Stored items
□ □ □ □ □

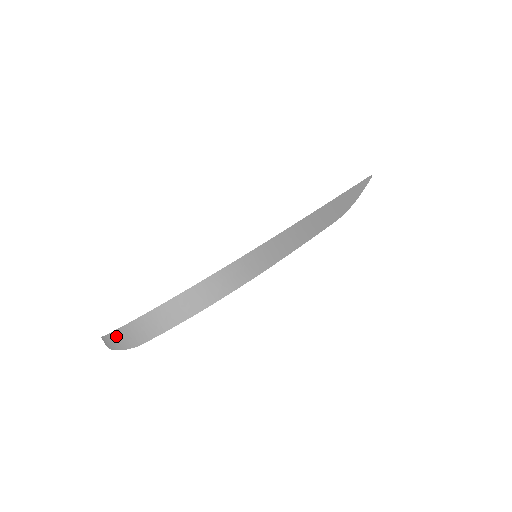
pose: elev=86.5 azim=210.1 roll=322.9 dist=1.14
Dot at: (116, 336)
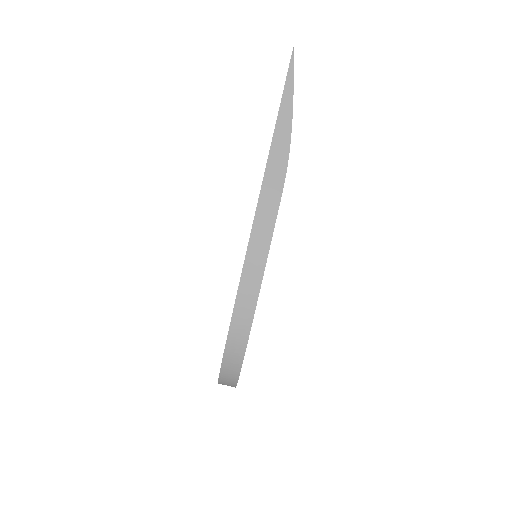
Dot at: occluded
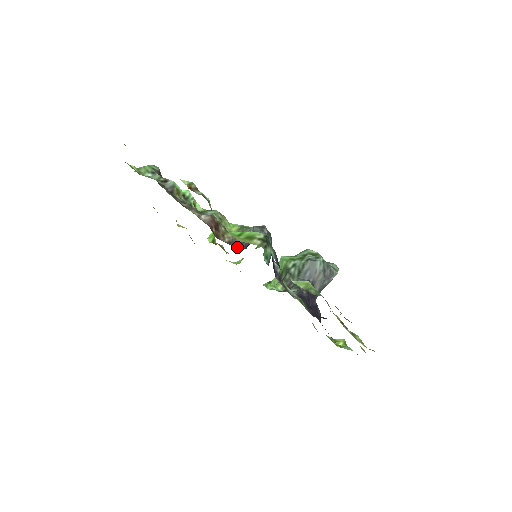
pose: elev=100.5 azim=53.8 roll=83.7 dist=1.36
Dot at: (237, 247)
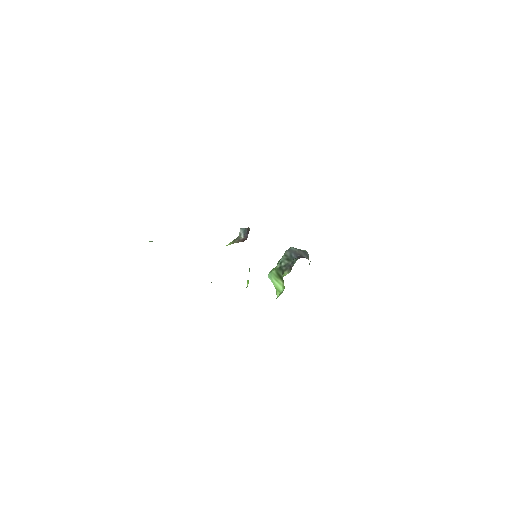
Dot at: (243, 241)
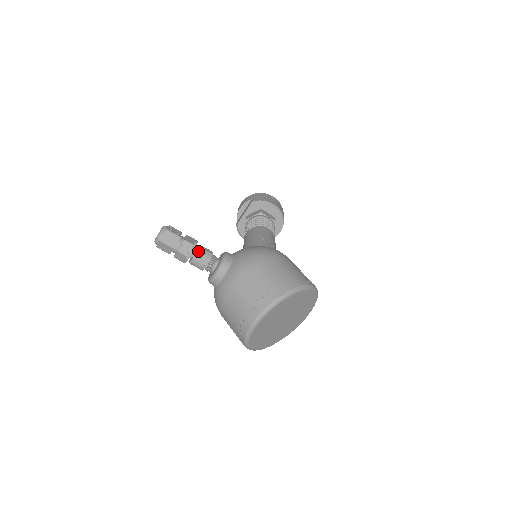
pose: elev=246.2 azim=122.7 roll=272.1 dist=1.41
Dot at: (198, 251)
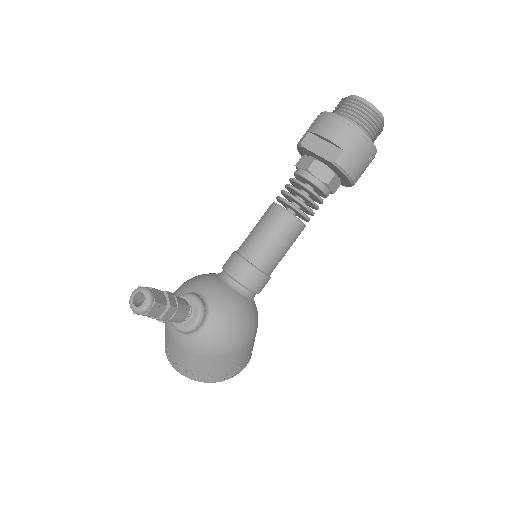
Dot at: (170, 320)
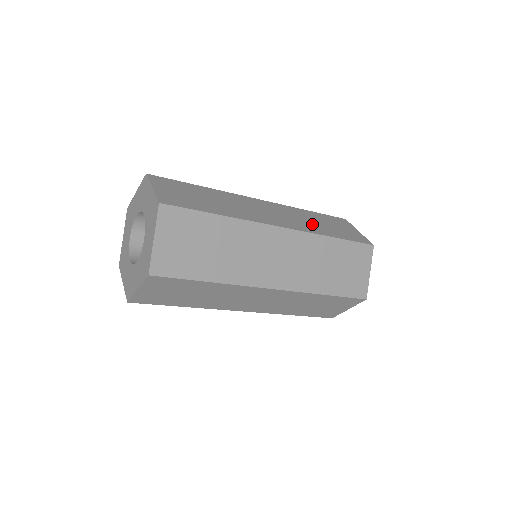
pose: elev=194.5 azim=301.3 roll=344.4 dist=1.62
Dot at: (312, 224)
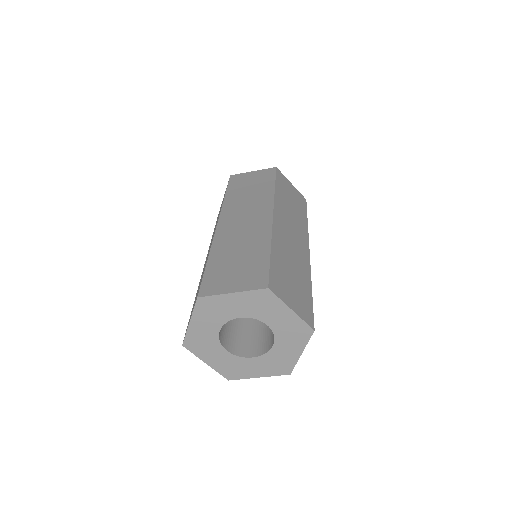
Dot at: (296, 215)
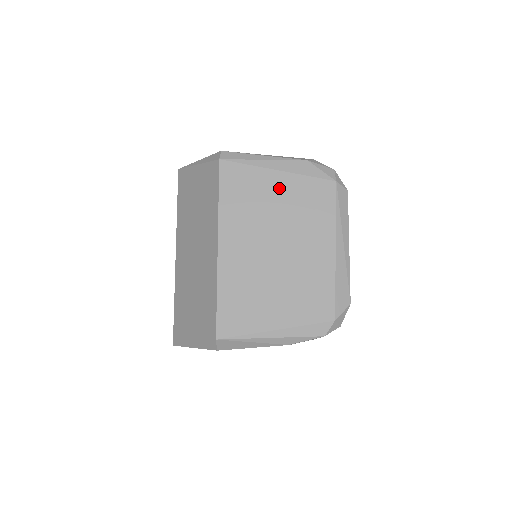
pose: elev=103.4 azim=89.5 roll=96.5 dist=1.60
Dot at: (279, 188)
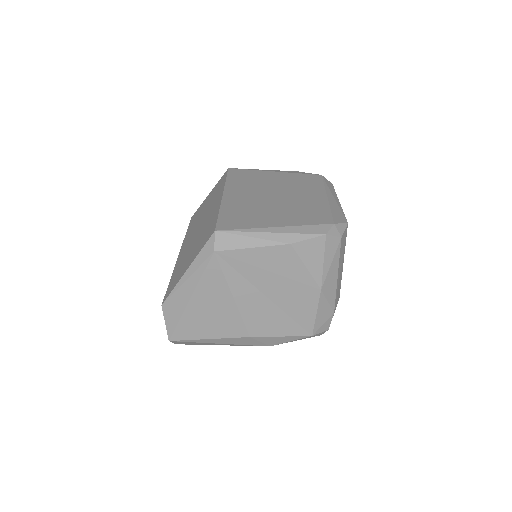
Dot at: (276, 176)
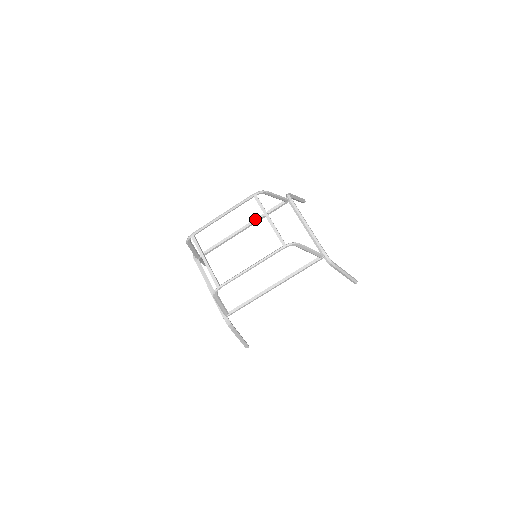
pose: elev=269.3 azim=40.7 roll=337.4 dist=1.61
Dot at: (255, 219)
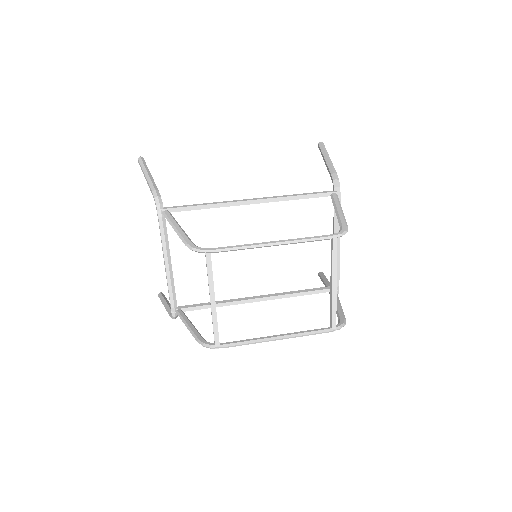
Dot at: (278, 198)
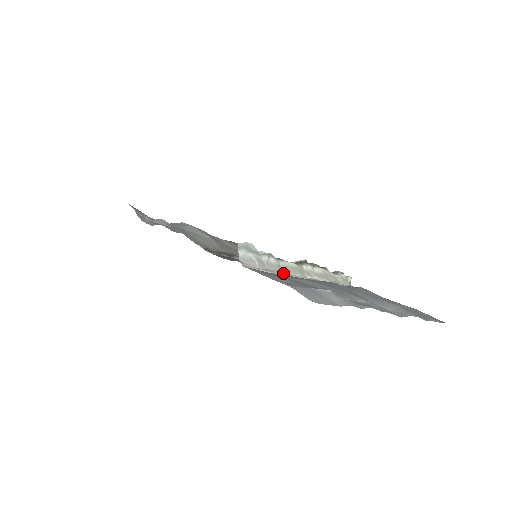
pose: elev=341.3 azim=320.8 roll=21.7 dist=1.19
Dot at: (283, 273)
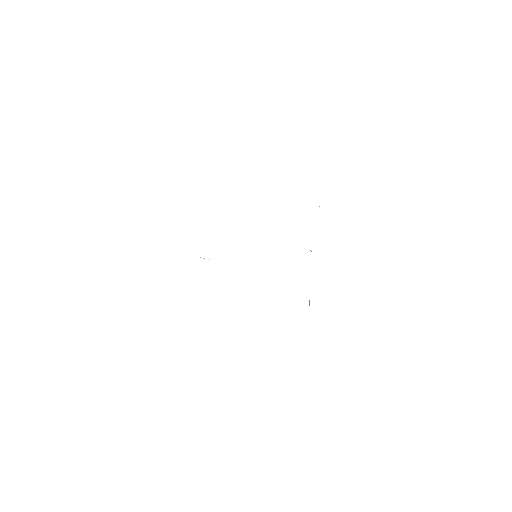
Dot at: occluded
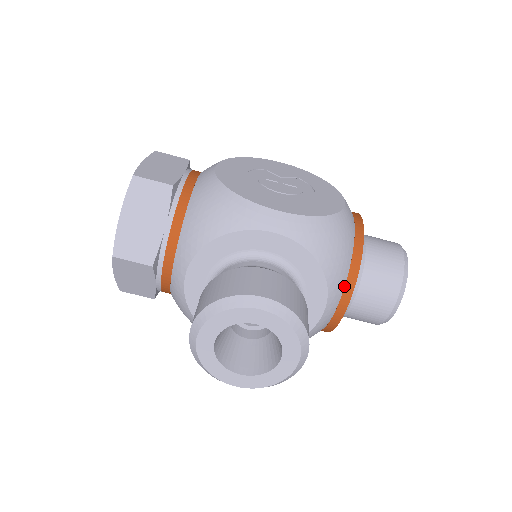
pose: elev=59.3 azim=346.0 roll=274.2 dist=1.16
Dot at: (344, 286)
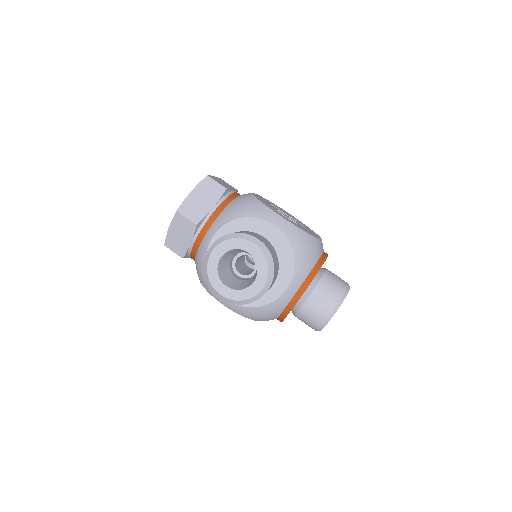
Dot at: (304, 280)
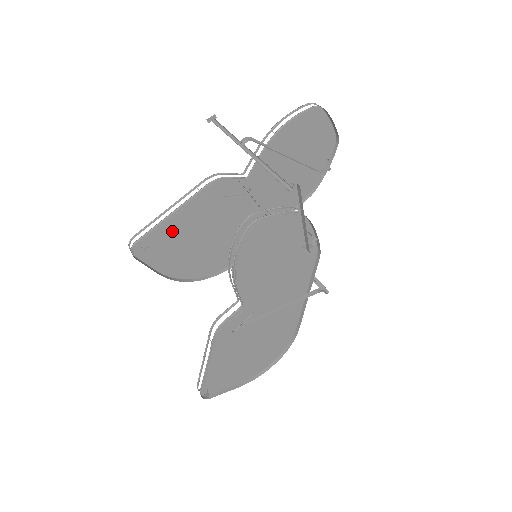
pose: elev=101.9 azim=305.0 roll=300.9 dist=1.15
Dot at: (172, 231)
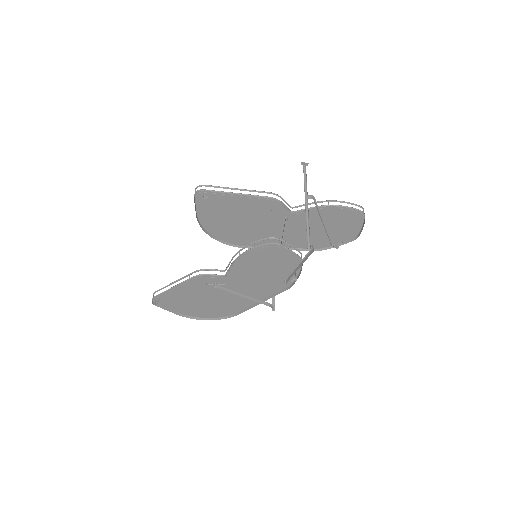
Dot at: (227, 202)
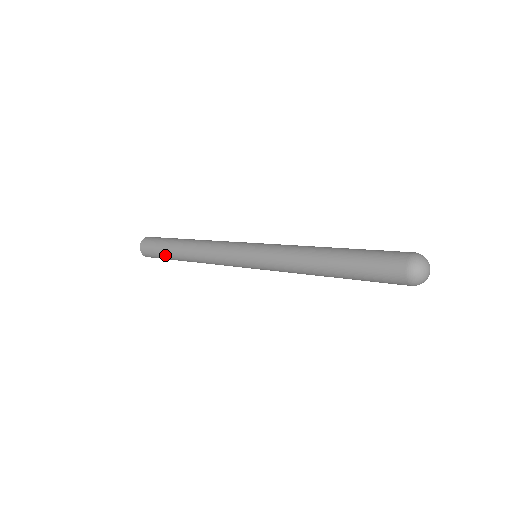
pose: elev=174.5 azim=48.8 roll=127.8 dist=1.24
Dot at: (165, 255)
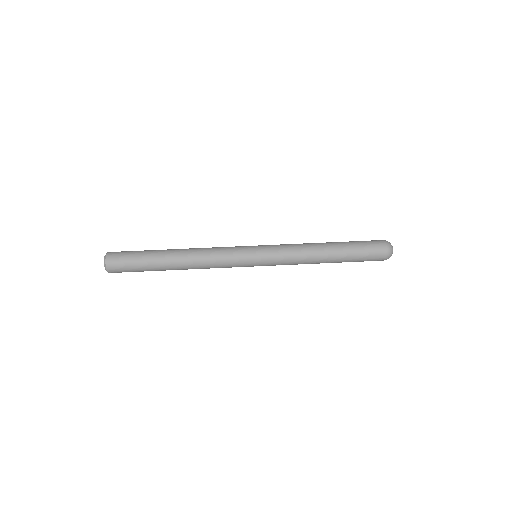
Dot at: (147, 265)
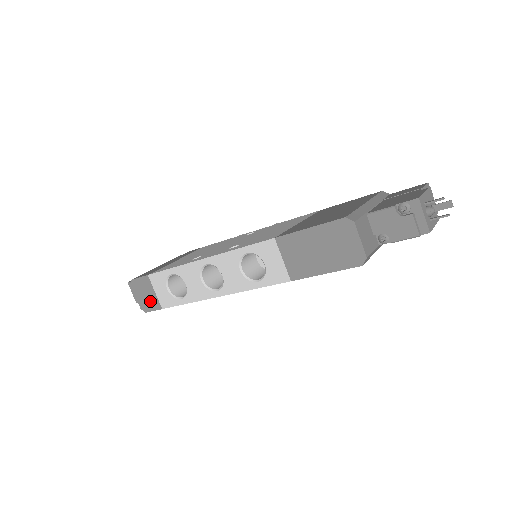
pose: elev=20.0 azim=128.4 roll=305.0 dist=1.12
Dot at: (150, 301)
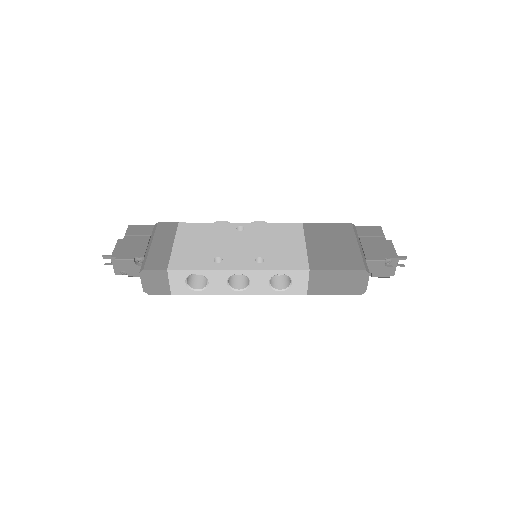
Dot at: (159, 287)
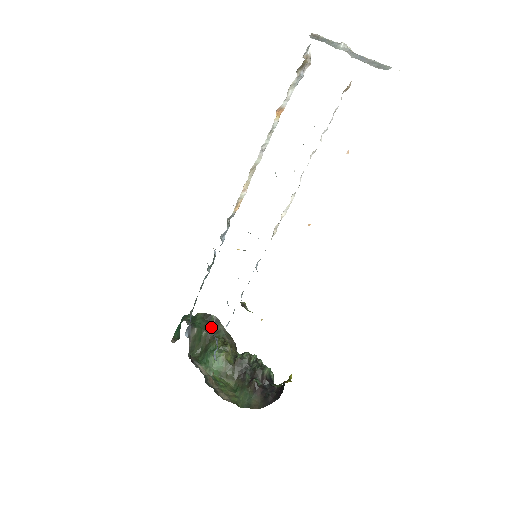
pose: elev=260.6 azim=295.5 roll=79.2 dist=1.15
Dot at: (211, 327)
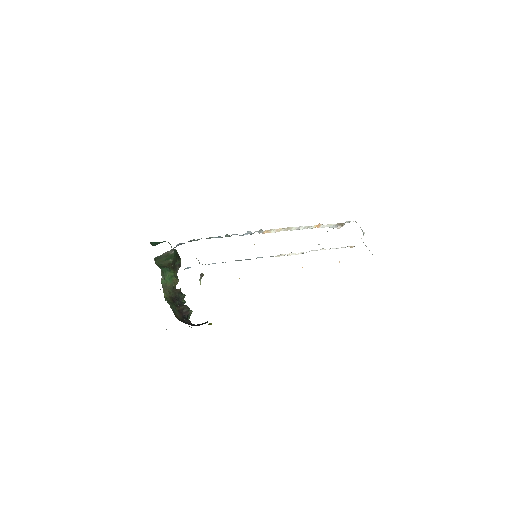
Dot at: (175, 263)
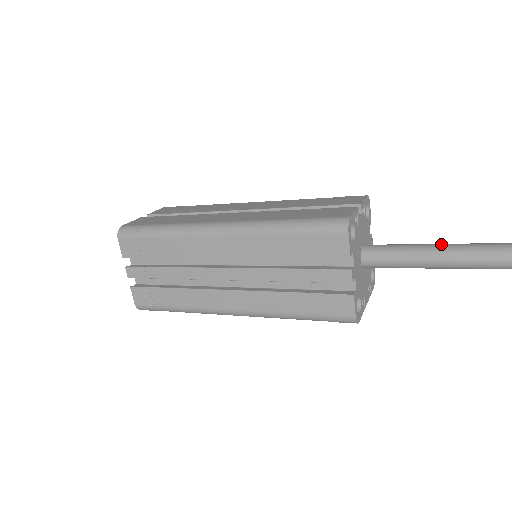
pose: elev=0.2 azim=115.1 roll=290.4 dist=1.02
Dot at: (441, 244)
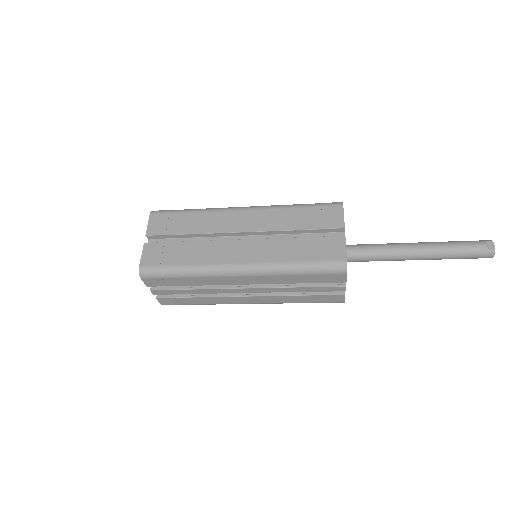
Dot at: (401, 247)
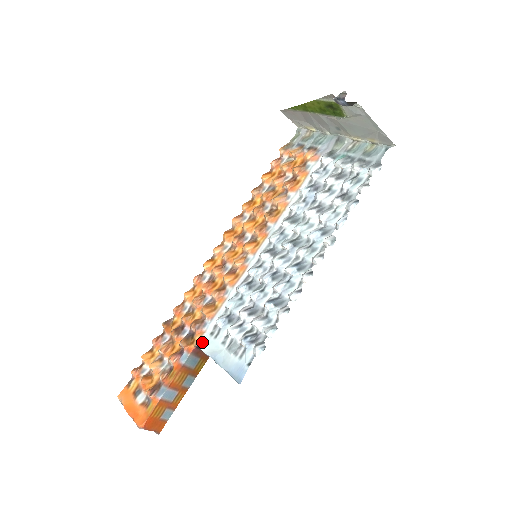
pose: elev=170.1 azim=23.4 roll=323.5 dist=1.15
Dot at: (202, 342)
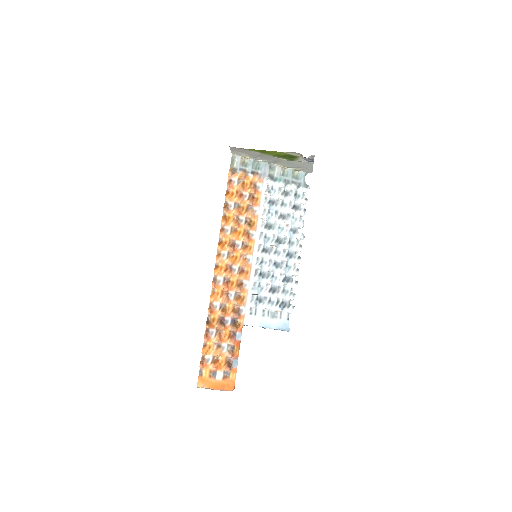
Dot at: (247, 321)
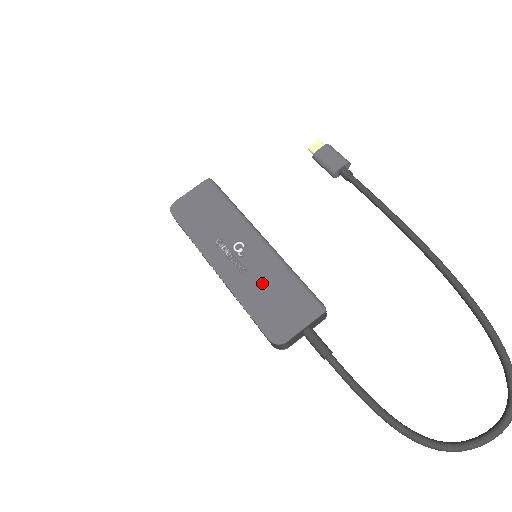
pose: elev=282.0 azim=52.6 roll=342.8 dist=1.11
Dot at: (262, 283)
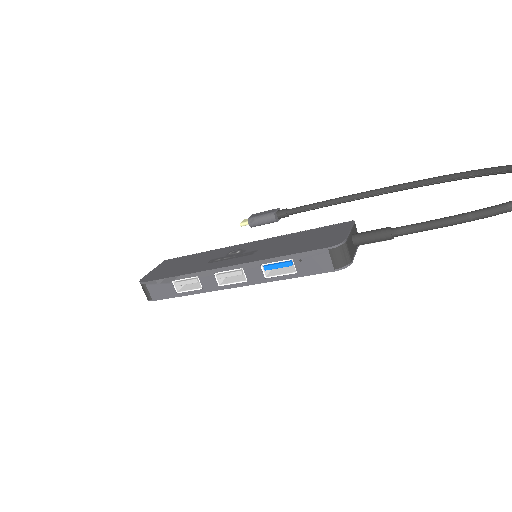
Dot at: (280, 245)
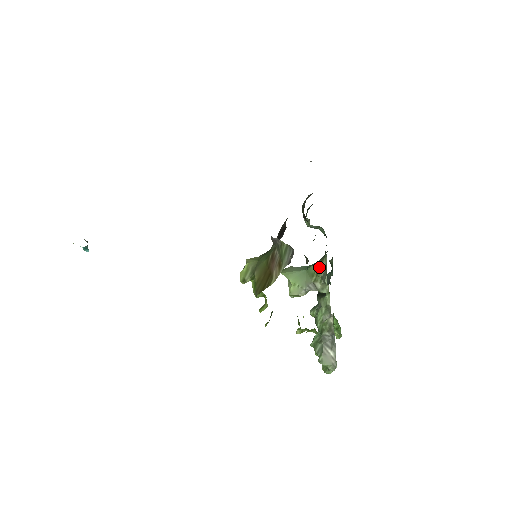
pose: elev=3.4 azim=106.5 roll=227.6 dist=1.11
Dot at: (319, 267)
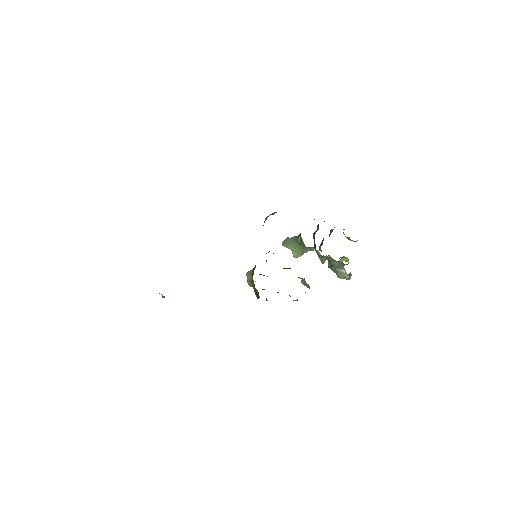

□ □ □ □ □

TO BE DONE =>
Copy every line of the items above word for word, leaving out the pictures.

WRITTEN REPLY =>
pose: elev=86.5 azim=210.1 roll=322.9 dist=1.14
Dot at: (116, 336)
Dot at: occluded
pose: elev=100.5 azim=53.8 roll=83.7 dist=1.36
Dot at: (237, 247)
Dot at: (243, 241)
pose: elev=246.2 azim=122.7 roll=272.1 dist=1.41
Dot at: (198, 251)
Dot at: (170, 320)
pose: elev=194.5 azim=301.3 roll=344.4 dist=1.62
Dot at: (312, 224)
Dot at: (296, 215)
pose: elev=103.4 azim=89.5 roll=96.5 dist=1.60
Dot at: (279, 188)
Dot at: (276, 176)
pose: elev=269.3 azim=40.7 roll=337.4 dist=1.61
Dot at: (255, 219)
Dot at: (278, 198)
pose: elev=341.3 azim=320.8 roll=21.7 dist=1.19
Dot at: (283, 273)
Dot at: occluded
pose: elev=59.3 azim=346.0 roll=274.2 dist=1.16
Dot at: (344, 286)
Dot at: (304, 280)
pose: elev=101.9 azim=305.0 roll=300.9 dist=1.15
Dot at: (172, 231)
Dot at: (227, 202)
pose: elev=174.5 azim=48.8 roll=127.8 dist=1.24
Dot at: (165, 255)
Dot at: (147, 265)
pose: elev=20.0 azim=128.4 roll=305.0 dist=1.12
Dot at: (150, 301)
Dot at: (159, 287)
pose: elev=260.6 azim=295.5 roll=79.2 dist=1.15
Dot at: (211, 327)
Dot at: (175, 263)
pose: elev=0.2 azim=115.1 roll=290.4 dist=1.02
Dot at: (441, 244)
Dot at: (401, 247)
pose: elev=170.1 azim=23.4 roll=323.5 dist=1.15
Dot at: (202, 342)
Dot at: (247, 321)
pose: elev=282.0 azim=52.6 roll=342.8 dist=1.11
Dot at: (262, 283)
Dot at: (280, 245)
pose: elev=3.4 azim=106.5 roll=227.6 dist=1.11
Dot at: (319, 267)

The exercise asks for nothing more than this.